**SUPPLIED RECORDS:**

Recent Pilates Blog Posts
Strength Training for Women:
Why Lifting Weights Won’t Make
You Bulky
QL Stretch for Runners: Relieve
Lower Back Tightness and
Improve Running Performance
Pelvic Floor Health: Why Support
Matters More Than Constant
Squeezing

---

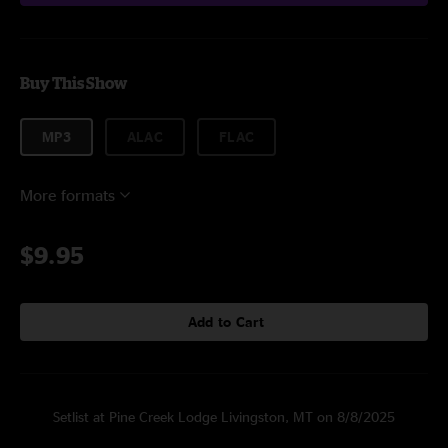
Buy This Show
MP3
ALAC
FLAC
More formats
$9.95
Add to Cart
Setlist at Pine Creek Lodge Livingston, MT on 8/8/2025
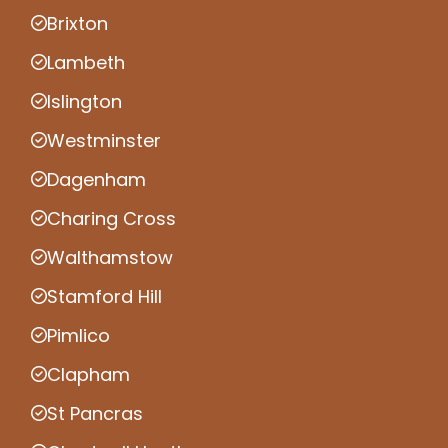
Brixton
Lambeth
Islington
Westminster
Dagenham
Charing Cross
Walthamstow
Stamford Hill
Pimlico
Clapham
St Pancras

**WHAT THE TASK REQUIRES:** Your reply should consist of one number: how many lines above contain the word "More".

**RESULT FOR THIS EXERCISE:** 2